TEXT SECTION

[START]

"It's not possible to connect!!!!"
Hi Devel list, crossposting as this
is getting weird...
I did a client/server using MPI_Publish_name /
MPI_Lookup_name
and it runs fine on both MPICH2 and LAM-MPI but fail
on Open MPI. It's
not a simple failure (ie. returning an error code)
it breaks the
execution line and quits. The server continue to run
after the
client's crash.
The server also use 100% of CPU while
running, what doesn't happen with LAM.
The code is here:
http://www.
systemcall.com.br/rengolin/open-mpi/
OpenMP version: 1.1.1
Compiling:
mpiCC -o server server.c
mpiCC -o client client.c
- or
-
mpiCC -o client client.c -DUSE_LOOKUP
Running & Output:
--
Server --
sbornia$ mpiexec server foo
server Process Rank 0 ,TOT
processes 1 on sbornia
Server foo available at 0.1.0:2000
--
Client without USE_LOOKUP --
sbornia$ mpiexec client foo
Rank Client
Process 0 ,TOT processes 1 on sbornia
[sbornia:06246] [0,1,0]
ORTE_ERROR_LOG: Pack data mismatch in file
dss/dss_unpack.c at line
171
[sbornia:06246] [0,1,0] ORTE_ERROR_LOG: Pack data mismatch in
file
dss/dss_unpack.c at line 145
[sbornia:06246] *** An error
occurred in MPI_Comm_connect
[sbornia:06246] *** on communicator
MPI_COMM_WORLD
[sbornia:06246] *** MPI_ERR_UNKNOWN: unknown error
[sbornia:06246] *** MPI_ERRORS_ARE_FATAL (goodbye)

[END]

MATERIAL PROVIDED
[START]

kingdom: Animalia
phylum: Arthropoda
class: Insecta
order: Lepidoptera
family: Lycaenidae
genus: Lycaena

[END]

WHAT NEEDS TO BE DONE
In the MPI forum post, which two MPI implementations does the client/server program run fine on? The records aren't needed for what comes next.

PROBLEM SOLUTION
MPICH2 and LAM-MPI.